Make cross validation parallelized

I have a cuda9-docker with tensorflow and pytorch installed, I am doing cross validation on an image dataset. Currently I am using a for loop to do the cross validation. Something like

for data_train, data_test in sklearn.kfold(5, all_data):
  train(data_train)
  test(data_test)

But the for loop takes too long, will the following code work to parallelize the for loop? Maybe there is already a solution. But this is not Data Parallelization.

from multiprocessing import Pool

def f(trainset, testset):
    train_result = train(trainset)
    test_result = test(testset)
    save_train_result()
    save_test_result()

if __name__ == '__main__':
    with Pool(5) as p:
        print(p.map(f, sklearn.cvfold(5, all_data)))

I am not sure if the multiprocessing will only paralize the cpu or both cpu and gpu? This might be easiler than doing parallel in side a model i guess like Parallelize simple for-loop for single GPU
since in my case, there is no need to communicate across each process?
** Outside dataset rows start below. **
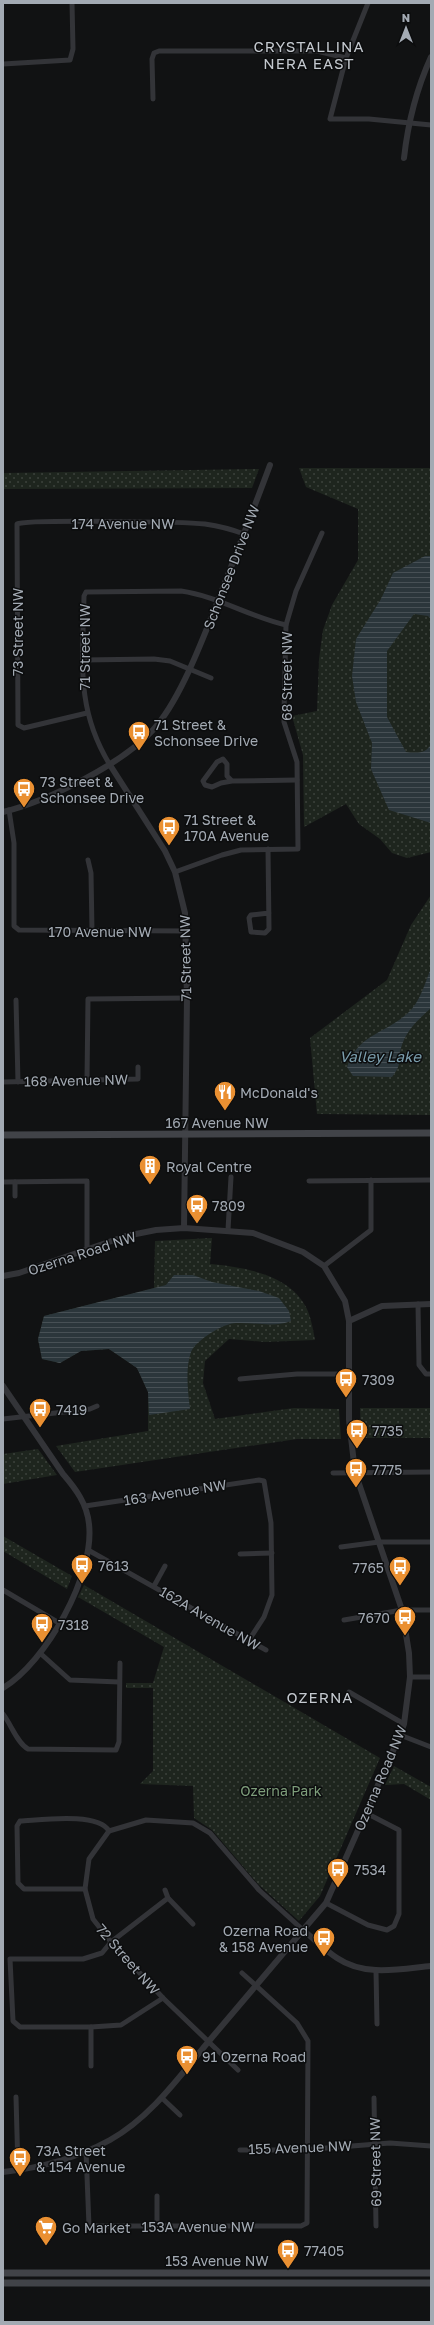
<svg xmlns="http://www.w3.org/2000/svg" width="434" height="2325" viewBox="0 0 434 2325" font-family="'Golos Text',sans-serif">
  <defs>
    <pattern id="park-dots" width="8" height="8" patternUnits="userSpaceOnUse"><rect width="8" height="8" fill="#1e251e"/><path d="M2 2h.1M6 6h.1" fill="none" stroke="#3c423c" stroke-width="1.8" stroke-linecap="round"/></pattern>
    <pattern id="water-rules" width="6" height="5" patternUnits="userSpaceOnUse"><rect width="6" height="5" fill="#2b363b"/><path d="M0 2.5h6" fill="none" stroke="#475055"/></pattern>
  </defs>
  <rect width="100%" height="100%" fill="#111213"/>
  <g fill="url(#park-dots)">
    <polygon points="299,468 431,468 431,852 407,858 392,853 380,839 359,824 346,804 304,827 303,755 292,716 317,711 319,659 323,630 332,605 358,560 358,509 306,487"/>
    <polygon points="259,469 252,488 3,489 3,473"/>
    <polygon points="431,895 431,1115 317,1114 310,1038 387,980 411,925"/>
    <path d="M212,1238L210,1264C243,1267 289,1274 306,1307C311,1317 313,1329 315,1340L265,1342L229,1339L205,1361L203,1383L215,1419L294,1408L339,1409L341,1439H297L75,1472L56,1446L148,1431V1392L137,1368L109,1349L81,1351L60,1363L42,1359L38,1339L44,1316L154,1288L155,1241Z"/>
    <polygon points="360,1408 431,1408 431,1438 361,1438"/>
    <polygon points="38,1449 57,1475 3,1484 3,1454"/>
    <polygon points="3,1536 72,1576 67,1589 3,1551"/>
    <polygon points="84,1585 380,1758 320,1896 299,1921 258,1884 212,1830 194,1818 193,1786 140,1784 153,1771 153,1688 126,1688 126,1683 153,1683 164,1647 78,1597"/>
    <polygon points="394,1766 431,1787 431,1800 404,1784 385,1785"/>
  </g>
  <g fill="url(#water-rules)">
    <path d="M425,556H431V619L428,616L414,614L387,651V717L406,752C417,753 426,754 431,744V823L389,810L371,769L372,743L356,702L352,676L356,639L381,599L393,573Z"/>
    <path d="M431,968V1008C418,1020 406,1030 401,1048C397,1063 403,1063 392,1077L353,1076L347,1067C358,1034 385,1034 408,1013C420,1002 425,983 431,968Z"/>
    <path d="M174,1275H193L212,1282L259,1291L279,1298L289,1311L291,1321C273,1328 254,1322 236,1323C224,1323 196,1340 191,1352C185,1369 188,1392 190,1409L149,1415L148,1392L137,1368L109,1349L81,1351L60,1363L42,1359L38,1339L44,1316L166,1285Z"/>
  </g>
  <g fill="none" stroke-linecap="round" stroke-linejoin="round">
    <g stroke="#333438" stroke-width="5">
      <polyline points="368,3 346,58 330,119 369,119 431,125"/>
      <polyline points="3,64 70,60 73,49 72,3"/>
      <polyline points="153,99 152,59 154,53 159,51 317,51 346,58"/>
      <polyline points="83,660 154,659 170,661 211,678"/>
      <path d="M87,713L24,728L18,725L17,524C26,519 186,522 205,524C219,526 231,529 244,534"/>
      <path d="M110,765C75,708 83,660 84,596L86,592L181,591C217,596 250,617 286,625"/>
      <polyline points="232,781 221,783 212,787 205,785 203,781 217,762 223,759 227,764 227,776 232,781 297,780"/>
      <polyline points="9,810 14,843 14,926 19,930 187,931"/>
      <polyline points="268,849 269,929 265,933 251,932 249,918 251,915 269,913"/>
      <polyline points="88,860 91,873 92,931"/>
      <polyline points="175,872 222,855 241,850 298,849 297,762 284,722 284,712 286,625 296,591 322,533"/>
      <polyline points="16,1000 18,1082"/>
      <polyline points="87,1080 88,999 187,998"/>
      <polyline points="3,1082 138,1079 138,1067"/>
      <polyline points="309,1181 431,1180"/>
      <polyline points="3,1182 87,1181 87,1248"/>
      <polyline points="15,1196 15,1182"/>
      <polyline points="228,1230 231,1177"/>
      <polyline points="324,1266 371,1230 371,1180"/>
      <polyline points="418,1304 419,1365 426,1374 431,1374"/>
      <polyline points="240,1379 297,1374 350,1374"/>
      <polyline points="3,1419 90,1409 97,1406"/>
      <polyline points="333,1473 431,1472"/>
      <polyline points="85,1506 259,1480 264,1481 271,1523 272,1595 264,1617 249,1640"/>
      <polyline points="341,1547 379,1542 431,1542"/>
      <polyline points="88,1550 266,1650"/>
      <polyline points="240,1554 272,1553"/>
      <polyline points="154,1586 165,1566"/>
      <polyline points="3,1590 59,1623"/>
      <polyline points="344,1620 402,1610 431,1610"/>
      <polyline points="40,1653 70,1680 119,1682"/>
      <polyline points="410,1677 431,1677"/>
      <polyline points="349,1692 404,1724"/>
      <path d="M3,1714C11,1724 17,1743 28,1749L116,1750L119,1742L120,1663"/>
      <polyline points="400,1735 431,1747"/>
      <polyline points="109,1831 89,1859 85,1889 93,1919 111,1942 163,1998 238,2070"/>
      <polyline points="109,1831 146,1820 193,1823 210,1833 259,1890 303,1930"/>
      <path d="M85,1889H24L18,1883L17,1826L20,1821C41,1820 98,1812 109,1831"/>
      <polyline points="165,1890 168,1898 193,1924"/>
      <polyline points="326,1903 368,1925 387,1930 394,1926 399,1914 399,1830 366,1813"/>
      <polyline points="376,1971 377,2024"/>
      <polyline points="163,1998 121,2025 91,2027 20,2027 13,2021 10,1959 83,1959 102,1953 111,1942 168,1898"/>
      <polyline points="91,2066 91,2027"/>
      <polyline points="16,2097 18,2170"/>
      <polyline points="162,2098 180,2115"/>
      <polyline points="374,2098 376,2226"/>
      <polyline points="240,2150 301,2150 390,2143 431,2146"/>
      <polyline points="86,2151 89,2226 301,2226 307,2223 308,2041 297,2023 242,1973"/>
      <polyline points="157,2196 157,2226"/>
    </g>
    <g stroke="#333438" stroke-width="6">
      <path d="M404,158C408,122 416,90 431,57"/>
      <polyline points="110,765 165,851 175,872 185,913 187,998 184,1228"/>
      <path d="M3,812C48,801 122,764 153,730C181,699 202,640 218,601C235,556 253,511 270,465"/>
      <path d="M3,1276L19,1273L126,1236L156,1230L184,1228L253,1233L303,1252L324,1266L345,1301L349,1321V1420L355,1472L402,1610L409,1653L410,1677L404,1724L400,1735L326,1903L303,1930C272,1967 240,2004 209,2041C179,2077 151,2117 110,2140C77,2158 40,2168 3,2172"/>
      <polyline points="349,1321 382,1306 431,1304"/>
      <path d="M3,1386L63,1474C76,1489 87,1504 89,1524C95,1575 46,1662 3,1688"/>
      <path d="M303,1930C314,1939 325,1950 337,1958C365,1977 400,1969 431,1966"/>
    </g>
    <g stroke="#414348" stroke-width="7">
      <polyline points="3,1135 431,1133"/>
      <polyline points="3,2273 431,2273"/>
      <polyline points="3,2283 431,2283"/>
    </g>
  </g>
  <defs>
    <g id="bus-pin" transform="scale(1.15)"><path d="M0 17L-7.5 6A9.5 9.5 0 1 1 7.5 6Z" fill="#ea9032" stroke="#0c0d0e"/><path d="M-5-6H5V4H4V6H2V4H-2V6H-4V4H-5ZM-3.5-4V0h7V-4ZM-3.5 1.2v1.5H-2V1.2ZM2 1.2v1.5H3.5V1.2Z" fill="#fff"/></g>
    <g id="restaurant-pin" transform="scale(1.15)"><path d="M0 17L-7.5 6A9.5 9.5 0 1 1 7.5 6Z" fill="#ea9032" stroke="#0c0d0e"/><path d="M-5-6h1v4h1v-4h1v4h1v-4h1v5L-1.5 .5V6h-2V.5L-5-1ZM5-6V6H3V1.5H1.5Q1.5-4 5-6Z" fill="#fff"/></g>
    <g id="building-pin" transform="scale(1.15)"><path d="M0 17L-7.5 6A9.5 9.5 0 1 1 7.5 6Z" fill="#ea9032" stroke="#0c0d0e"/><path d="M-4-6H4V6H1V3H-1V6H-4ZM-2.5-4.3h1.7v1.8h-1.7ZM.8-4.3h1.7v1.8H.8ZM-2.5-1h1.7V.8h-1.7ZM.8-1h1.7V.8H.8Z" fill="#fff"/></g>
    <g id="supermarket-pin" transform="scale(1.15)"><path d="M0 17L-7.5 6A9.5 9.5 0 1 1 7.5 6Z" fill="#ea9032" stroke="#0c0d0e"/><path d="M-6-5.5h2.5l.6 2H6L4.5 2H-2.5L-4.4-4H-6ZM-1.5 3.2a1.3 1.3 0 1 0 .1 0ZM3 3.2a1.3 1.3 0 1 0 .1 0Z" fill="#fff"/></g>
  </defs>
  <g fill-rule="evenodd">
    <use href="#bus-pin" x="139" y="732"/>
    <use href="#bus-pin" x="24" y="789"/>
    <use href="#bus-pin" x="169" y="827"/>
    <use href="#restaurant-pin" x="225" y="1092"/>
    <use href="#building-pin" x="150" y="1166"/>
    <use href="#bus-pin" x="197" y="1205"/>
    <use href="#bus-pin" x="346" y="1379"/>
    <use href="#bus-pin" x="40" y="1409"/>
    <use href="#bus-pin" x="357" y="1430"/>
    <use href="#bus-pin" x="356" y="1469"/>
    <use href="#bus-pin" x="82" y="1565"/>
    <use href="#bus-pin" x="400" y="1567"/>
    <use href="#bus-pin" x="405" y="1617"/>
    <use href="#bus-pin" x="42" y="1624"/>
    <use href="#bus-pin" x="338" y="1869"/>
    <use href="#bus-pin" x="324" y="1938"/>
    <use href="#bus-pin" x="187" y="2056"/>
    <use href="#bus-pin" x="20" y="2158"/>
    <use href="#supermarket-pin" x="46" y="2227"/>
    <use href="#bus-pin" x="288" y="2250"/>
  </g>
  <g text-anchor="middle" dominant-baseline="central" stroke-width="3" stroke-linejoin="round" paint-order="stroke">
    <g font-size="14" fill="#a3aab3" stroke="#0c0d0e">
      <text x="123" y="523">174 Avenue NW</text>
      <text transform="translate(231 567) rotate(-69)">Schonsee Drive NW</text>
      <text transform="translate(17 632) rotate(-90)">73 Street NW</text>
      <text transform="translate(84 647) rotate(-90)">71 Street NW</text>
      <text transform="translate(286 676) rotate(-90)">68 Street NW</text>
      <text x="100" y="931">170 Avenue NW</text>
      <text transform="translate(185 958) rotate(-91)">71 Street NW</text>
      <text transform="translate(76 1080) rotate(-1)">168 Avenue NW</text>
      <text x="217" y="1122">167 Avenue NW</text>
      <text transform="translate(82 1253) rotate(-18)">Ozerna Road NW</text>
      <text transform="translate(175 1492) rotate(-9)">163 Avenue NW</text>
      <text transform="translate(210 1618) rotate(30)">162A Avenue NW</text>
      <text transform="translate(380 1778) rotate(-67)">Ozerna Road NW</text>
      <text transform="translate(128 1959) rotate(49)">72 Street NW</text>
      <text transform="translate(300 2147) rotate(-2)">155 Avenue NW</text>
      <text transform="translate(375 2162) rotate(-91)">69 Street NW</text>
      <text x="198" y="2226">153A Avenue NW</text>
      <text x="217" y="2260">153 Avenue NW</text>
    </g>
    <g font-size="14" fill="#a3aab3" stroke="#0c0d0e" text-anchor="start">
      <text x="154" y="724">71 Street &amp;<tspan x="154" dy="16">Schonsee Drive</tspan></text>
      <text x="40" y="781">73 Street &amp;<tspan x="40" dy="16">Schonsee Drive</tspan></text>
      <text x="184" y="819">71 Street &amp;<tspan x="184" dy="16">170A Avenue</tspan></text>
      <text x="240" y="1092">McDonald's</text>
      <text x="166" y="1166">Royal Centre</text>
      <text x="212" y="1205">7809</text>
      <text x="362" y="1379">7309</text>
      <text x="56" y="1409">7419</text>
      <text x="372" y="1430">7735</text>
      <text x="372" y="1469">7775</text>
      <text x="98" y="1565">7613</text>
      <text x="384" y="1567" text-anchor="end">7765</text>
      <text x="390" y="1617" text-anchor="end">7670</text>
      <text x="58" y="1624">7318</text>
      <text x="354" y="1869">7534</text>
      <text x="308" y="1930" text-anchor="end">Ozerna Road<tspan x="308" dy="16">&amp; 158 Avenue</tspan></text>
      <text x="202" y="2056">91 Ozerna Road</text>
      <text x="36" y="2150">73A Street<tspan x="36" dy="16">&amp; 154 Avenue</tspan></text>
      <text x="62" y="2227">Go Market</text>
      <text x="304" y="2250">77405</text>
    </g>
    <g font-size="14" fill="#7e9e7b" stroke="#0c0d0e">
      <text x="281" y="1790">Ozerna Park</text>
    </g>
    <g font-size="15" letter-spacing="1" fill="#c4c9cf" stroke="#0c0d0e">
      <text x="309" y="46">CRYSTALLINA<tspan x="309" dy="17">NERA EAST</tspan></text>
      <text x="320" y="1697">OZERNA</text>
    </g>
    <g font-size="15" font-style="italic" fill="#7b9ead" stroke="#0c0d0e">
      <text x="380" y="1056">Valley Lake</text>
    </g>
  </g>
  <rect width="434" height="2325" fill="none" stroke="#a3aab3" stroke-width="8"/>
  <g transform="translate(406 28)" stroke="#0c0d0e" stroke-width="3" paint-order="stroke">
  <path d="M0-3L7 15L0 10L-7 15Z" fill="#a3aab3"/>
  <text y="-6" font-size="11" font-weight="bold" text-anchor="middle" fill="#a3aab3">N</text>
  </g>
</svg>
I have the same issue. Anyone has solution?

I currently found this may help, but haven’t check the performance.

I am not sure if the multiprocessing will only paralize the cpu or both cpu and gpu?

According to the official documentation of Process Pools:

processes is the number of worker processes to use. If processes is None then the number returned by os.cpu_count() is used.

Therefore, I believe it should only do the parallelization on CPU.

There is no need to communicate across each process?

I think even if you parallelize the loops here, you will still have to sync gradients/weights across processes, because there is actually an implicit data dependency of the model weights.

If you parallelize the cross validation for loop w/o communication, you will evolve a separate models on each process, and this will slower down the convergence.